Ryan wrote the first environmental impact statement (for Benchmark at Beaver Creek) that was required after Eagle County adopted subdivision requirements. Thereafter, Vail Associates hired him to assist the US Forest Service to write the Social-Economic Impacts section of its EIS for Beaver Creek. Eagle County then hired Ryan to conduct its first employee housing study in 1977.
After ten years of various consulting roles with the Town of Vail, Vail Associates, and Eagle County, he was consultant to the Town of Vail’s Economic Development commission as it reevaluated its policies when shifting from a growth-oriented ski area to a mature, operating resort. Ryan also was a member of the team several years ago when JKA conducted its first Cultural Attachment project in West Virginia and Virginia.
These projects have provided Ryan with a vast array of experience in rural communities. Having worked for both private sector developers performing market studies and the local governments conducting economic and fiscal impacts, Ryan will play a key role in the James Kent Associates Team.

▸ Supplied information:
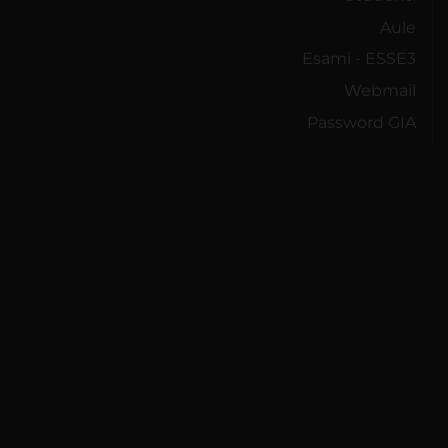
Aule
Esami - ESSE3
Webmail
Password GIA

▸ Problem set:
[1] In the passage about Ryan, in what year did Eagle County hire him to conduct its first employee housing study?
[2] How would you render this sentence from the passage about Ryan in Spanish: "These projects have provided Ryan with a vast array of experience in rural communities."
[3] Could you extend the passage about Ryan with a short paragraph that picks up after its final sentence?
The lines are not required for anything here.

▸ Answers by task:
[1] 1977

[2] Estos proyectos le han brindado a Ryan una amplia variedad de experiencia en comunidades rurales.

[3]
Additionally, John Ryan and James Kent have experience in working together; we have teamed together on dozens of projects over the years. Ryan has worked extensively on issue-oriented projects at the neighborhood level. With FUND Pacific (now, James Kent Associates), for example, he was project manager for a near two-year consulting assignment with the City and County of Honolulu to design a Social Impact Management System (SIMS)--developing procedures to mitigate some of the negative social and economic impacts resulting from major developments. This approach requires extensive fieldwork - describing issues at the neighborhood level and tying them to the informal networks of people who carry the issues.